Arrestati tre fratelli a Laureana di Borrello per porto abusivo di armi e munizioni

Arresti e denunce dei carabinieri anche a Gioia Tauro e San Ferdinando

Continuano le attività di controllo in tutta la Piana di Gioia Tauro disposte dal Comando Provinciale Carabinieri di Reggio Calabria; anche nelle ultima settimana sono state impiegate numerose pattuglie della Compagnia dei carabinieri di Gioia Tauro diretta dal Tenente Gabriele Lombardo, impegnate in controlli, perlustrazioni e perquisizioni nelle aree urbane e pre- aspromontane.
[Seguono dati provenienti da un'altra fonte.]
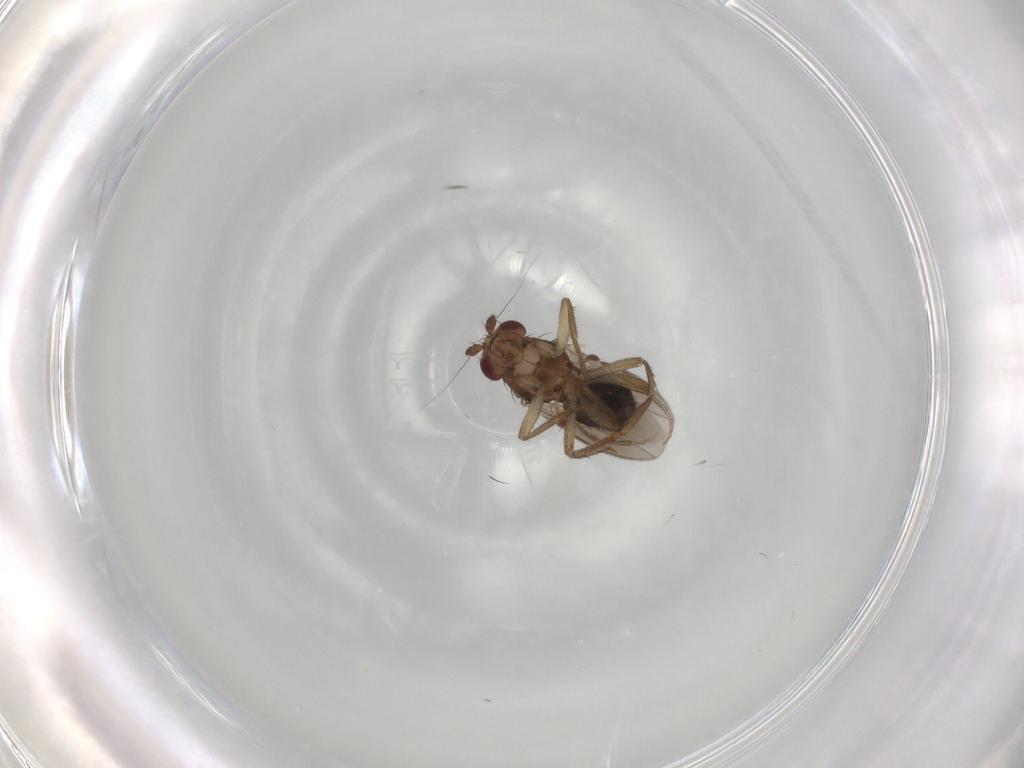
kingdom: Animalia
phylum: Arthropoda
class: Insecta
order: Diptera
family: Sphaeroceridae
A partire da sabato scorso i militari della Compagnia di Gioia Tauro hanno intensificato l’azione preventiva e repressiva sul territorio passando al setaccio le aree ritenute più sensibili: sono state interessate dai controlli le principali vie del quartiere Marina di Gioia Tauro nonché le aree più degradate di Rosarno e delle aree rurali ai confini con i territori di Laureana di Borrello e Serrata.

Real
Real
Real

Circa 250 le persone complessivamente controllate e 60 le perquisizioni personali e domiciliari effettuate nel corso della settimana.

Sabato scorso, in contrada Signori di Laureana di Borrello, i militari della stazione di Serrata e della tenenza di Rosarno, insieme al personale dello Squadrone Eliportato Cacciatori di Calabria di Vibo Valentia, hanno arrestato in flagranza di reato, i tre fratelli Gianluca, Gaetano e Giacomo Galluccio, rispettivamente di 44, 51 e 56 anni, perché durante una perquisizione domiciliare in un casolare di loro proprietà, sono stati trovati un fucile a canne mozze con matricola punzonata calibro 16, una pistola calibro 7,65 con matricola abrasa, 31 cartucce calibro 16, 38 cartucce calibro 9X19 parabellum, 10 cartucce 9 corto e 10 cartucce calibro 7,65, materiale tutto sottoposto a sequestro probatorio.

Per gli arrestati, al termine delle formalità di rito, sono stati disposti gli arresti domiciliari in attesa della convalida del giudice che, valutati gli elementi indizianti raccolti dalla polizia giudiziaria, ha convalidato gli arresti confermando la misura cautelare degli arresti domiciliari.

Martedì 14 marzo, a Laureana di Borrello i militari della stazione hanno arrestato in flagranza di reato la 34 enne Giuseppina Condino, ritenuta responsabile del reato di furto aggravato di energia elettrica in quanto, tramite allaccio abusivo diretto alla rete pubblica avrebbe alterato il consumo di energia elettrica per alimentare la propria abitazione. La donna, incensurata, dopo le formalità di rito è stata rimessa in libertà,

A San Ferdinando mercoledì 15 marzo i carabinieri della stazione in ottemperanza all’ordinanza di applicazione di misura cautelare dei domiciliari emessa dal Tribunale di Reggio Calabria hanno arrestato Domenico Barbieri, di anni 53, ritenuto responsabile di diverse violazioni commesse negli ultimi mesi. La misura cautelare giunge al termine di una mirata attività istruttoria svolta dalla stazione di San Ferdinando che, durante il mese di febbraio 2017, ha accertato diverse violazioni alla misura dell’obbligo di dimora da parte di Barbieri che, in alcune circostanze, avrebbe mantenuto atteggiamenti spavaldi e provocatori anche nei confronti delle forze dell’ordine preposte al suo controllo.

Infine, questa mattina circa 60 militari della locale Compagnia di Gioia Tauro, col supporto delle compagnie limitrofe e dello Squadrone eliportato Cacciatori di Calabria, hanno blindato da nord a sud la Marina di Gioia Tauro effettuando perquisizioni e posti di controllo a tappeto. Nel corso del servizio sono state controllate circa 100 persone e 40 veicoli, effettuate numerose perquisizioni domiciliari e personali ed elevate sanzioni amministrative per violazione delle norme sulla circolazione stradale per un ammontare di 2mila euro circa.

In tale contesto, i militari della Compagnia hanno arrestato Rosario Martinone, di 56 anni, ritenuto responsabile di furto aggravato in quanto, in modo fraudolento, tramite manomissione del contatore, avrebbe alterato il consumo di acqua della propria abitazione.

E ancora, altre 3 persone sono state denunciante in stato di libertà per i reati di porto abusivo di armi, ricettazione, sostituzione di persona, falsa attestazione e false dichiarazioni sulla propria identità.